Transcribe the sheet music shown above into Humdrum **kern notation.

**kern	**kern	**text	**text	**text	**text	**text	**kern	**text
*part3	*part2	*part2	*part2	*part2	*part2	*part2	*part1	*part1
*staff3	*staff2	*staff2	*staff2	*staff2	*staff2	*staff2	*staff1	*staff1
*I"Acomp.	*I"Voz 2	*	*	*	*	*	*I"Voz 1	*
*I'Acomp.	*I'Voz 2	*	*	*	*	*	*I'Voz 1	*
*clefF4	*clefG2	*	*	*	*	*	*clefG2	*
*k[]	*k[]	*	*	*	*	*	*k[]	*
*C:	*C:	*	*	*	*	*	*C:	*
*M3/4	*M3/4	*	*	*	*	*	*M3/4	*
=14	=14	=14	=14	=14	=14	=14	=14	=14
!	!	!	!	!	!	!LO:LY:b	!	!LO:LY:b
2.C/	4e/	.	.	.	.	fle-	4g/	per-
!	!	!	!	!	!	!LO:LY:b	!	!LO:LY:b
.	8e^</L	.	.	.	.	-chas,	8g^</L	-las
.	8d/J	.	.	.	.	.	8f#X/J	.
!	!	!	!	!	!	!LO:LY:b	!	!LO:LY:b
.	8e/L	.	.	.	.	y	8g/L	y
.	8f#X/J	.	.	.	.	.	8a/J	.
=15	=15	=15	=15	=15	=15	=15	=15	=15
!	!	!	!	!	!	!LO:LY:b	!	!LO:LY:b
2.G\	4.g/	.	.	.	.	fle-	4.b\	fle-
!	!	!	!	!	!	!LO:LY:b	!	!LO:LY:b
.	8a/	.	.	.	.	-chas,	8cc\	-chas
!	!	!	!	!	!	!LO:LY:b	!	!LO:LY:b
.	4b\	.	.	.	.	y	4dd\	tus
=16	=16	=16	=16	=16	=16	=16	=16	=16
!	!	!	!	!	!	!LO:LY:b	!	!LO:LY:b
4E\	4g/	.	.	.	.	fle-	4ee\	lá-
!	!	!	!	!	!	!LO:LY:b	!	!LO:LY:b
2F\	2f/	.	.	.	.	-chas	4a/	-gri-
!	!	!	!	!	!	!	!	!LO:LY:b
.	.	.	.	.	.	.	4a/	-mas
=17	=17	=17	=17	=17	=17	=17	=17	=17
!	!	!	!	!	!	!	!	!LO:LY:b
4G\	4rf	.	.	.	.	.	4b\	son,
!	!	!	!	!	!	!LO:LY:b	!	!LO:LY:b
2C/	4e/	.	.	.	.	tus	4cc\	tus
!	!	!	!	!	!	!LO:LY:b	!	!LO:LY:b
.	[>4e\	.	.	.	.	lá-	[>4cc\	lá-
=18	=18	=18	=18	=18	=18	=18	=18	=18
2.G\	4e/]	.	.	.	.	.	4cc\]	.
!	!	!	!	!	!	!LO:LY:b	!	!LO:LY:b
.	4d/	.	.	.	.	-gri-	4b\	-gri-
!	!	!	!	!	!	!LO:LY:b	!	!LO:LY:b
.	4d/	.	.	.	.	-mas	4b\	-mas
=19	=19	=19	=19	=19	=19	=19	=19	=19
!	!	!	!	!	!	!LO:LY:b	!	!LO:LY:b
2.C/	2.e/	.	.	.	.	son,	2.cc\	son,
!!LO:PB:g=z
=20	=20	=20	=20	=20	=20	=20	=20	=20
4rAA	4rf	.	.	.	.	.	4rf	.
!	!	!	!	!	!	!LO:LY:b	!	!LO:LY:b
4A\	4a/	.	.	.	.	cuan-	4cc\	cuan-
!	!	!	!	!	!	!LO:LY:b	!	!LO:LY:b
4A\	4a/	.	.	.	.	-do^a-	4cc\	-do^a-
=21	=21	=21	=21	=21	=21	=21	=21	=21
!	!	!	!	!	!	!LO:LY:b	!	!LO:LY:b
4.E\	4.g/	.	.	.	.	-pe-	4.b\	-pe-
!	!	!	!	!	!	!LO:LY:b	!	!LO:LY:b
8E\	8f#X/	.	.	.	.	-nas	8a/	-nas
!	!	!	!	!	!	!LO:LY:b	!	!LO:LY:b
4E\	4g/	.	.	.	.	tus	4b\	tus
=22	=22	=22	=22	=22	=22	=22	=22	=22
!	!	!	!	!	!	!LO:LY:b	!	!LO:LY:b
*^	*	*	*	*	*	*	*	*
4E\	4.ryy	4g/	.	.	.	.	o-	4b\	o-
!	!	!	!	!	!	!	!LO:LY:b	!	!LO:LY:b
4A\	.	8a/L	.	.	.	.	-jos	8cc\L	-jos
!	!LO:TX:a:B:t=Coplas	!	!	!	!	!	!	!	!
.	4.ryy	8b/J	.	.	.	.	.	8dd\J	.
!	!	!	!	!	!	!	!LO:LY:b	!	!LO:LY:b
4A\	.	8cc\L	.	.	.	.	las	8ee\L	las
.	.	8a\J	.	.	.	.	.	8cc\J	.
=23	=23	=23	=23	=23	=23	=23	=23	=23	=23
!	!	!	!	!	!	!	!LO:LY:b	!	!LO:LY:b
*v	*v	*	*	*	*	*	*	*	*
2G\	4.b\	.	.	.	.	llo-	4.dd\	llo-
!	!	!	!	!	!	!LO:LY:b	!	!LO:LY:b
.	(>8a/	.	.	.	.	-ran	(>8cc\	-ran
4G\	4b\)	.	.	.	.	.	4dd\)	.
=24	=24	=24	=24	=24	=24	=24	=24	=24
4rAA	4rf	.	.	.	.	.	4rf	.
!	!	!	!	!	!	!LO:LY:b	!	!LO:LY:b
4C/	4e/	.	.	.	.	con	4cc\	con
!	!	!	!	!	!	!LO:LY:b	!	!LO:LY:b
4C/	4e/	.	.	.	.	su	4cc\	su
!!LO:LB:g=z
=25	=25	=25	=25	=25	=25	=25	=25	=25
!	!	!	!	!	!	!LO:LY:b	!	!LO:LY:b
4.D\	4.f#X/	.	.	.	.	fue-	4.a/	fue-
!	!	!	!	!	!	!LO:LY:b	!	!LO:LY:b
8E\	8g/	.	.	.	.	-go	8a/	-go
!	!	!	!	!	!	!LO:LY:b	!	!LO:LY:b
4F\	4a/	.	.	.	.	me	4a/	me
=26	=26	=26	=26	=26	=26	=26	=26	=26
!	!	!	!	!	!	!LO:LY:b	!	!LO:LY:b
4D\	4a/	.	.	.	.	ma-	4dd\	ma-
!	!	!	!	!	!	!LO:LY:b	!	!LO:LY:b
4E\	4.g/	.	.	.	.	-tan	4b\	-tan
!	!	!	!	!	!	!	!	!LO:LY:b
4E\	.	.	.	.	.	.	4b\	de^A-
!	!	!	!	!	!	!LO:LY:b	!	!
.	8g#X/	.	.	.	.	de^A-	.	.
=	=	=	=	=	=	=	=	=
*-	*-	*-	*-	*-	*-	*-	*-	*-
========================
■ **PROBLEM TO SOLVE**
How many lines above contain the string "kern"? Reply with the number alone.

■ **RESPONSE**
2